Условие задачи A
Перепечатайте записи без изменений, начиная со строки со словами «class: Magnoliopsida» и до конца записей, обе границы включительно.

Исходный текст
▬▬▬▬▬▬▬▬▬▬

Темы эти взаимосвязаны и взаимообусловлены. Насилие приводит к одиночеству, одиночество — к насилию. В заколдованный круг вовлечены жертвы и палачи, заключенные и тюремщики — ситуация, которую воссоздают и Астуриас в романе «Сеньор Президент», и Рульфо в «Педро Парамо», и Фуэнтес в «Смерти Артемио Круса», и Варгас Льоса в «Зеленом доме». С исчерпывающей полнотой воплотил этот комплекс проблем Гарсиа Маркес в романе «Сто лет одиночества», который подводит своего рода художественный итог целому веку истории континента, да и целой эпохе всемирной истории.

▬▬▬▬▬▬▬▬▬▬

Набор записей
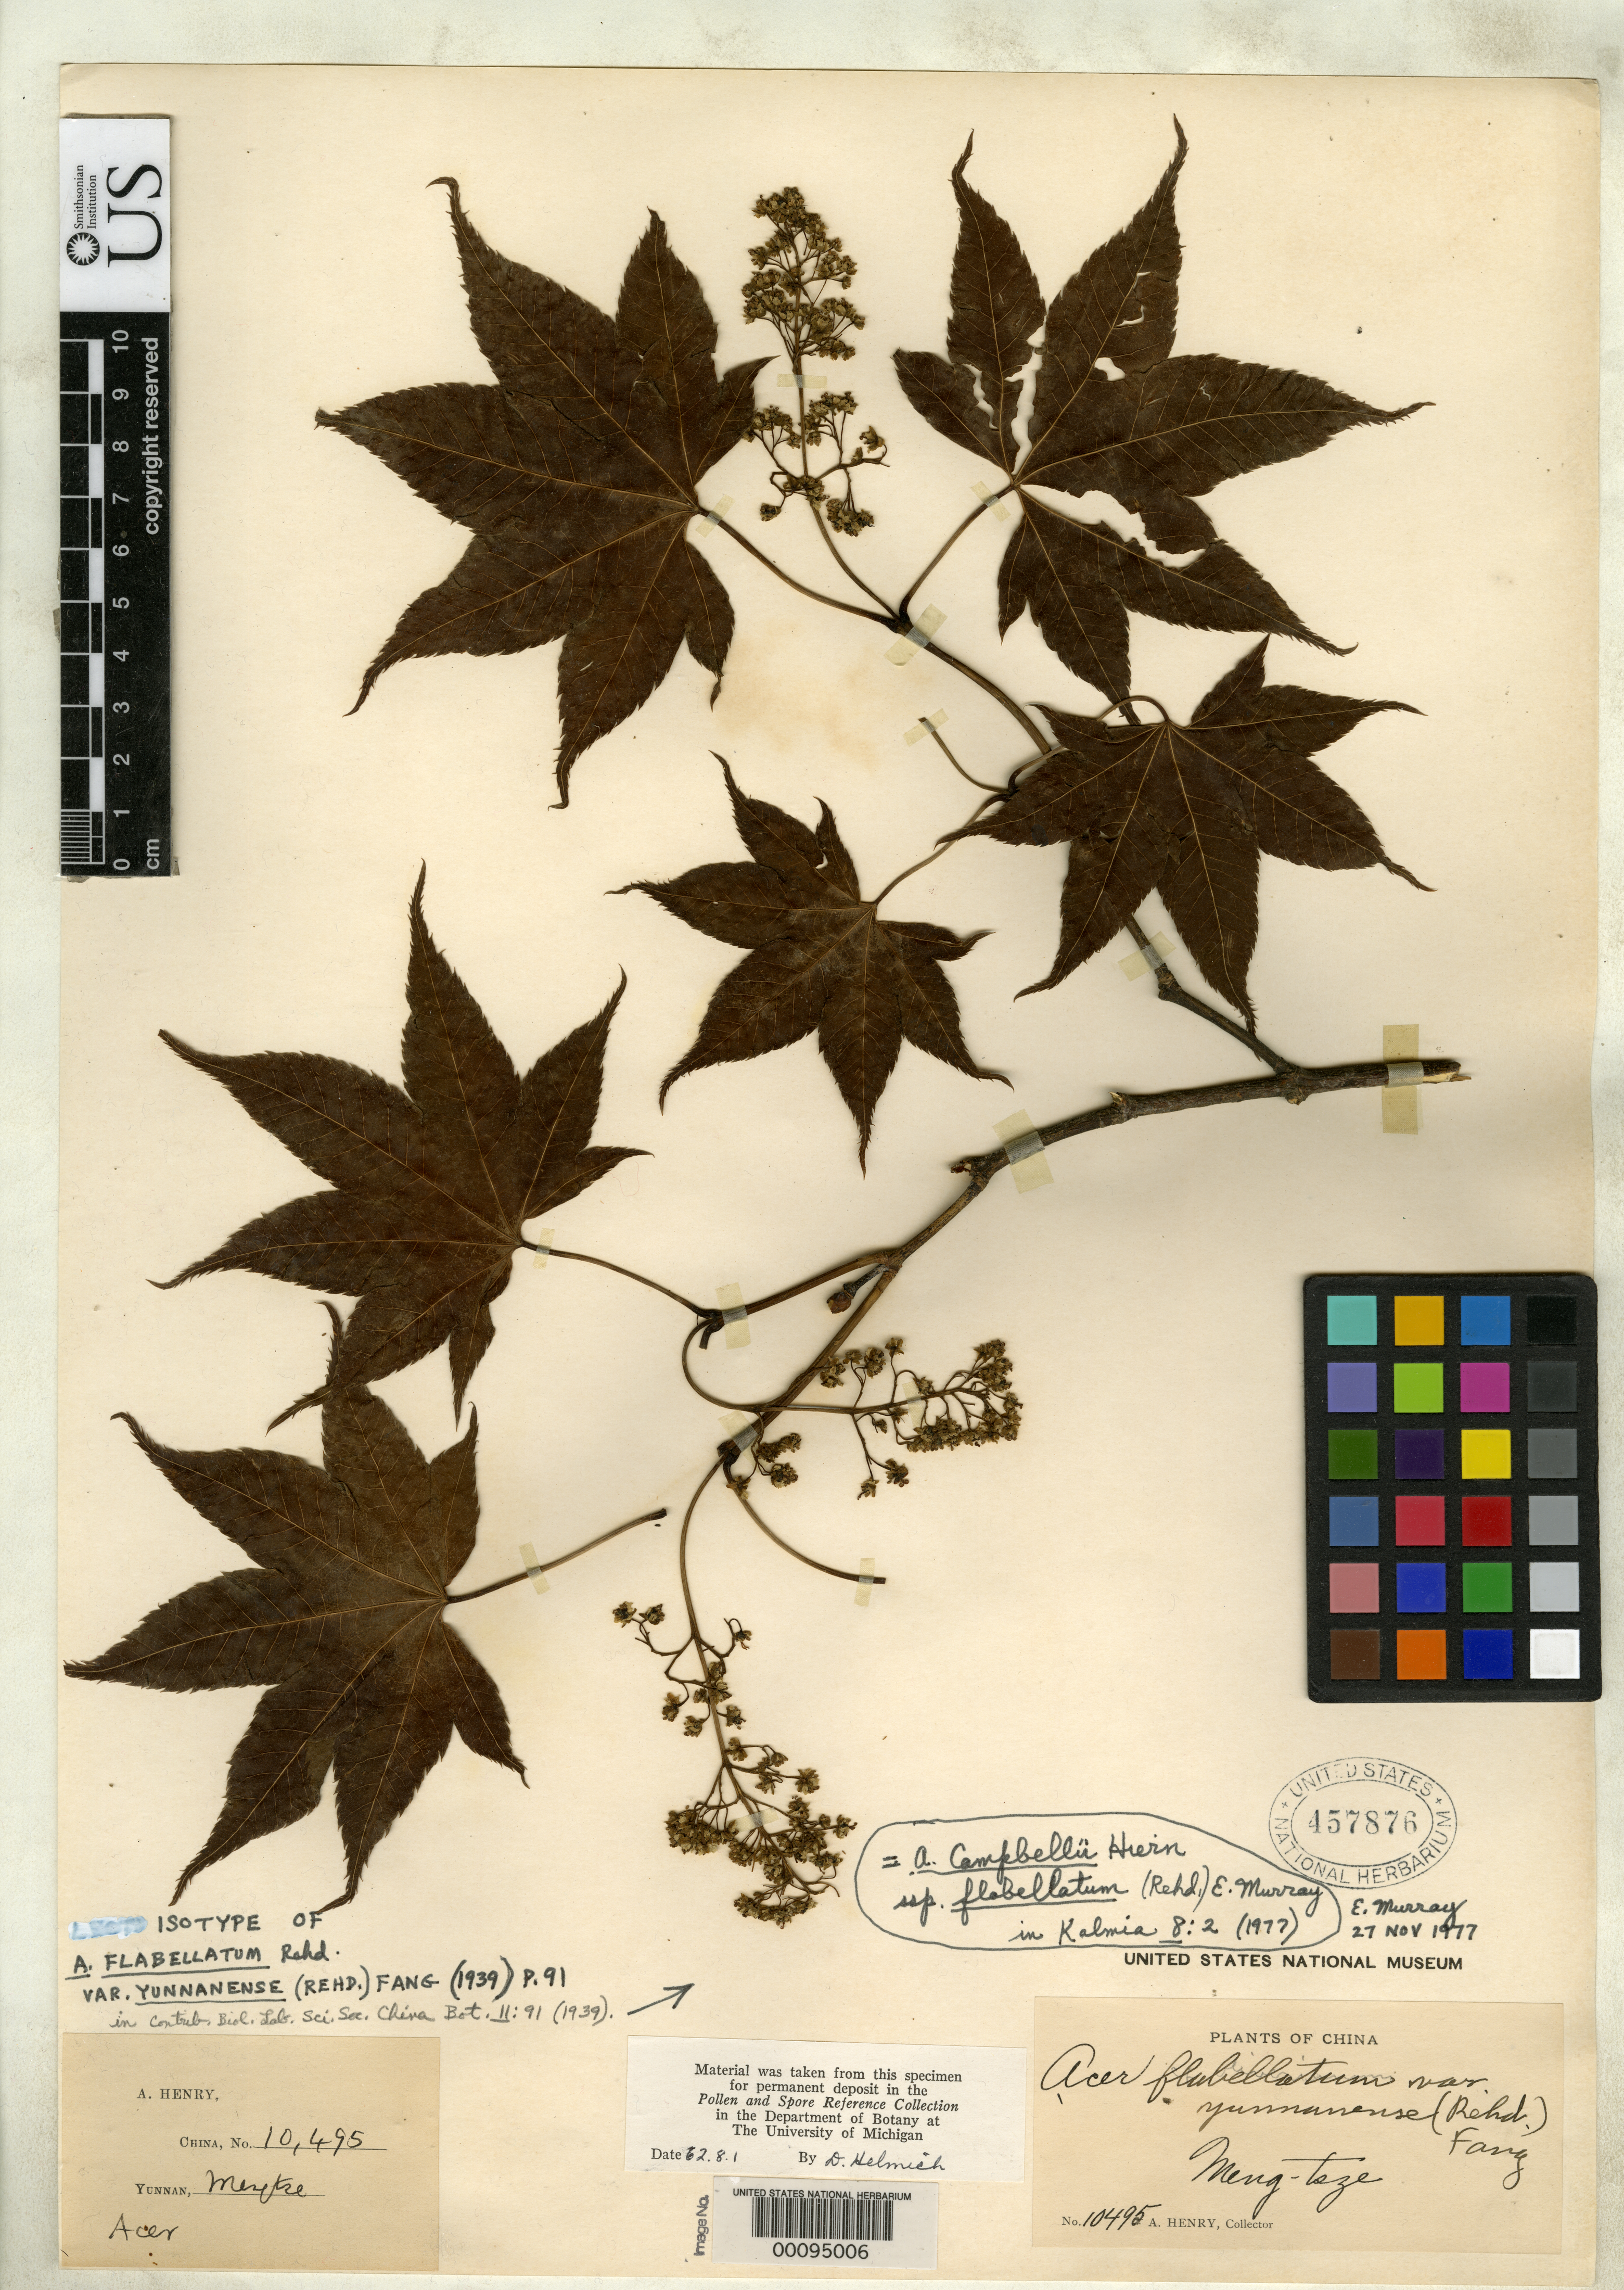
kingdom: Plantae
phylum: Tracheophyta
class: Magnoliopsida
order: Sapindales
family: Sapindaceae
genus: Acer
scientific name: Acer campbellii var. yunnanense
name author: Rehder in Sarg.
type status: Isotype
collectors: A. Henry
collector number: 10495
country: China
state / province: Yunnan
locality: Mengtze [Meng-tsze]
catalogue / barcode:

▬▬▬▬▬▬▬▬▬▬

Условие задачи B
Согласуются ли с исходным текстом утверждения (i) «насилие приводит к одиночеству», (ii) «темы насилия и одиночества в тексте названы независимыми друг от друга» и (iii) «роман „Сто лет одиночества“ подводит художественный итог целому веку истории континента»? Для каждого ответьте «да» или «нет» и приведите решающие слова текста точной цитатой.

Результат задания A
class: Magnoliopsida
order: Sapindales
family: Sapindaceae
genus: Acer
scientific name: Acer campbellii var. yunnanense
name author: Rehder in Sarg.
type status: Isotype
collectors: A. Henry
collector number: 10495
country: China
state / province: Yunnan
locality: Mengtze [Meng-tsze]
catalogue / barcode:

Результат задания B
(i) Да: «Насилие приводит к одиночеству, одиночество — к насилию».
(ii) Нет: «Темы эти взаимосвязаны и взаимообусловлены».
(iii) Да: «который подводит своего рода художественный итог целому веку истории континента».